[Items from a data source]

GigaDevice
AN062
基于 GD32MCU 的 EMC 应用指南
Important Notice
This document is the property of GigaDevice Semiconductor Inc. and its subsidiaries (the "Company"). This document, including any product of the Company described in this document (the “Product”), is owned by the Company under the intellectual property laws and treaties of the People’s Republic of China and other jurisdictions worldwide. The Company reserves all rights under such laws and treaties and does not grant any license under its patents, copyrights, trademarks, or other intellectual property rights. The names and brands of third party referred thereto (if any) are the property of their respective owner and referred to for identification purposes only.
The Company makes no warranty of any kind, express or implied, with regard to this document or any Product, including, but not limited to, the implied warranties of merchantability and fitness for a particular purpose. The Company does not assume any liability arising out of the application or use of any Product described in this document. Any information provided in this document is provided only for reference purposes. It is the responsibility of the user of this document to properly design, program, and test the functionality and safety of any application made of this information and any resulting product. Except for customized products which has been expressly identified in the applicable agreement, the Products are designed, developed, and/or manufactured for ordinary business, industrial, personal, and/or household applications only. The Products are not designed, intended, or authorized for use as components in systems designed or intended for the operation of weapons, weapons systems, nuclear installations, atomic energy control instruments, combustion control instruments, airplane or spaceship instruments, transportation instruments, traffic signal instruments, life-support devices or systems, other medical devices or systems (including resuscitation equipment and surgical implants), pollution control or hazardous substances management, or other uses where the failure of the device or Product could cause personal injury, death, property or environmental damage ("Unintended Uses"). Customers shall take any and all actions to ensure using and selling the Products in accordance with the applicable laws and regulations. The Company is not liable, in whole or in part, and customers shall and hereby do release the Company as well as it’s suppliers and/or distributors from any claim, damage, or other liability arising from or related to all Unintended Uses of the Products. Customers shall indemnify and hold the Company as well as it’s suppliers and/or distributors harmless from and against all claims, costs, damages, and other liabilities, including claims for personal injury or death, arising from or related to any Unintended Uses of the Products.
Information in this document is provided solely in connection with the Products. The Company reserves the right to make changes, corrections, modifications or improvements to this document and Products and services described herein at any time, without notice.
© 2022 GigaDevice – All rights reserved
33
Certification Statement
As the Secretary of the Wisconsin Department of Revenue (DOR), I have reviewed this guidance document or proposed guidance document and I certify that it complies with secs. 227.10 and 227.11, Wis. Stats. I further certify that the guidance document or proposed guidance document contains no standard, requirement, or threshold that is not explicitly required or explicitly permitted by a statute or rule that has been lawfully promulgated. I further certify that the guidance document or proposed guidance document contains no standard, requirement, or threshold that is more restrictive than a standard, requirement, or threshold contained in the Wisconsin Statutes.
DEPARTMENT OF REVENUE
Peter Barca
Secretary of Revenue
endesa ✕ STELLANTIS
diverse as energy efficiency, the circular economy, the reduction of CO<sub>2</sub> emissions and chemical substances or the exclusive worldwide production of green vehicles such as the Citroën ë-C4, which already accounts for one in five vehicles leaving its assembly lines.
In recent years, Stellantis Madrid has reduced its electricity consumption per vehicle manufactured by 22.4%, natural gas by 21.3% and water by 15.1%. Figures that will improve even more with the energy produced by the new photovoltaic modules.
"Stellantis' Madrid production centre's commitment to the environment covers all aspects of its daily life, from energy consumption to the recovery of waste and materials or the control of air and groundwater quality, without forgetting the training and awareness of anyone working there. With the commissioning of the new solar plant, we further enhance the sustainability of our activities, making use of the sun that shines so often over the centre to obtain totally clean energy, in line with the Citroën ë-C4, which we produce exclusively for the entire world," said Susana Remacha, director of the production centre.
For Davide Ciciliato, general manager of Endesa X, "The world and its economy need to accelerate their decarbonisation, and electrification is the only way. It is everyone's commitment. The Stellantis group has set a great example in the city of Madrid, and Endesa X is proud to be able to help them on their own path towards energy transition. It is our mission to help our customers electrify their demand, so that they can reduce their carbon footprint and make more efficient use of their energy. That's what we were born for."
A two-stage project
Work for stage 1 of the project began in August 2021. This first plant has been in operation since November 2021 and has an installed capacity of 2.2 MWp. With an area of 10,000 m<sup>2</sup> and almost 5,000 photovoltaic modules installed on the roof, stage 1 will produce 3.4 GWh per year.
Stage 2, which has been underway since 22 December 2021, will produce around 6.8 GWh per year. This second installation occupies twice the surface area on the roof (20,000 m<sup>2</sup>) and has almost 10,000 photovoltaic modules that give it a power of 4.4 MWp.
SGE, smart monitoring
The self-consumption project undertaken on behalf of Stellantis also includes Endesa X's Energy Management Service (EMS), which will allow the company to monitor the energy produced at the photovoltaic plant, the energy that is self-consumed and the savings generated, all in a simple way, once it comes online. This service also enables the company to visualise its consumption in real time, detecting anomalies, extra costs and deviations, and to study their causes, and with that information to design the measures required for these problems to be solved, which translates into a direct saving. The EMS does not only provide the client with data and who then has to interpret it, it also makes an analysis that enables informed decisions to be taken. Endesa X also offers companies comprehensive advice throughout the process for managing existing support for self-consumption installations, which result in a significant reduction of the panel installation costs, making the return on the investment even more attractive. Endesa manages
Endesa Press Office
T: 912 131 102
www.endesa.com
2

> **Assignment**
Output a faithful copy of every entry, keeping each line as written.

> **Worked solution**
GigaDevice
AN062
基于 GD32MCU 的 EMC 应用指南
Important Notice
This document is the property of GigaDevice Semiconductor Inc. and its subsidiaries (the "Company"). This document, including any product of the Company described in this document (the “Product”), is owned by the Company under the intellectual property laws and treaties of the People’s Republic of China and other jurisdictions worldwide. The Company reserves all rights under such laws and treaties and does not grant any license under its patents, copyrights, trademarks, or other intellectual property rights. The names and brands of third party referred thereto (if any) are the property of their respective owner and referred to for identification purposes only.
The Company makes no warranty of any kind, express or implied, with regard to this document or any Product, including, but not limited to, the implied warranties of merchantability and fitness for a particular purpose. The Company does not assume any liability arising out of the application or use of any Product described in this document. Any information provided in this document is provided only for reference purposes. It is the responsibility of the user of this document to properly design, program, and test the functionality and safety of any application made of this information and any resulting product. Except for customized products which has been expressly identified in the applicable agreement, the Products are designed, developed, and/or manufactured for ordinary business, industrial, personal, and/or household applications only. The Products are not designed, intended, or authorized for use as components in systems designed or intended for the operation of weapons, weapons systems, nuclear installations, atomic energy control instruments, combustion control instruments, airplane or spaceship instruments, transportation instruments, traffic signal instruments, life-support devices or systems, other medical devices or systems (including resuscitation equipment and surgical implants), pollution control or hazardous substances management, or other uses where the failure of the device or Product could cause personal injury, death, property or environmental damage ("Unintended Uses"). Customers shall take any and all actions to ensure using and selling the Products in accordance with the applicable laws and regulations. The Company is not liable, in whole or in part, and customers shall and hereby do release the Company as well as it’s suppliers and/or distributors from any claim, damage, or other liability arising from or related to all Unintended Uses of the Products. Customers shall indemnify and hold the Company as well as it’s suppliers and/or distributors harmless from and against all claims, costs, damages, and other liabilities, including claims for personal injury or death, arising from or related to any Unintended Uses of the Products.
Information in this document is provided solely in connection with the Products. The Company reserves the right to make changes, corrections, modifications or improvements to this document and Products and services described herein at any time, without notice.
© 2022 GigaDevice – All rights reserved
33
Certification Statement
As the Secretary of the Wisconsin Department of Revenue (DOR), I have reviewed this guidance document or proposed guidance document and I certify that it complies with secs. 227.10 and 227.11, Wis. Stats. I further certify that the guidance document or proposed guidance document contains no standard, requirement, or threshold that is not explicitly required or explicitly permitted by a statute or rule that has been lawfully promulgated. I further certify that the guidance document or proposed guidance document contains no standard, requirement, or threshold that is more restrictive than a standard, requirement, or threshold contained in the Wisconsin Statutes.
DEPARTMENT OF REVENUE
Peter Barca
Secretary of Revenue
endesa ✕ STELLANTIS
diverse as energy efficiency, the circular economy, the reduction of CO<sub>2</sub> emissions and chemical substances or the exclusive worldwide production of green vehicles such as the Citroën ë-C4, which already accounts for one in five vehicles leaving its assembly lines.
In recent years, Stellantis Madrid has reduced its electricity consumption per vehicle manufactured by 22.4%, natural gas by 21.3% and water by 15.1%. Figures that will improve even more with the energy produced by the new photovoltaic modules.
"Stellantis' Madrid production centre's commitment to the environment covers all aspects of its daily life, from energy consumption to the recovery of waste and materials or the control of air and groundwater quality, without forgetting the training and awareness of anyone working there. With the commissioning of the new solar plant, we further enhance the sustainability of our activities, making use of the sun that shines so often over the centre to obtain totally clean energy, in line with the Citroën ë-C4, which we produce exclusively for the entire world," said Susana Remacha, director of the production centre.
For Davide Ciciliato, general manager of Endesa X, "The world and its economy need to accelerate their decarbonisation, and electrification is the only way. It is everyone's commitment. The Stellantis group has set a great example in the city of Madrid, and Endesa X is proud to be able to help them on their own path towards energy transition. It is our mission to help our customers electrify their demand, so that they can reduce their carbon footprint and make more efficient use of their energy. That's what we were born for."
A two-stage project
Work for stage 1 of the project began in August 2021. This first plant has been in operation since November 2021 and has an installed capacity of 2.2 MWp. With an area of 10,000 m<sup>2</sup> and almost 5,000 photovoltaic modules installed on the roof, stage 1 will produce 3.4 GWh per year.
Stage 2, which has been underway since 22 December 2021, will produce around 6.8 GWh per year. This second installation occupies twice the surface area on the roof (20,000 m<sup>2</sup>) and has almost 10,000 photovoltaic modules that give it a power of 4.4 MWp.
SGE, smart monitoring
The self-consumption project undertaken on behalf of Stellantis also includes Endesa X's Energy Management Service (EMS), which will allow the company to monitor the energy produced at the photovoltaic plant, the energy that is self-consumed and the savings generated, all in a simple way, once it comes online. This service also enables the company to visualise its consumption in real time, detecting anomalies, extra costs and deviations, and to study their causes, and with that information to design the measures required for these problems to be solved, which translates into a direct saving. The EMS does not only provide the client with data and who then has to interpret it, it also makes an analysis that enables informed decisions to be taken. Endesa X also offers companies comprehensive advice throughout the process for managing existing support for self-consumption installations, which result in a significant reduction of the panel installation costs, making the return on the investment even more attractive. Endesa manages
Endesa Press Office
T: 912 131 102
www.endesa.com
2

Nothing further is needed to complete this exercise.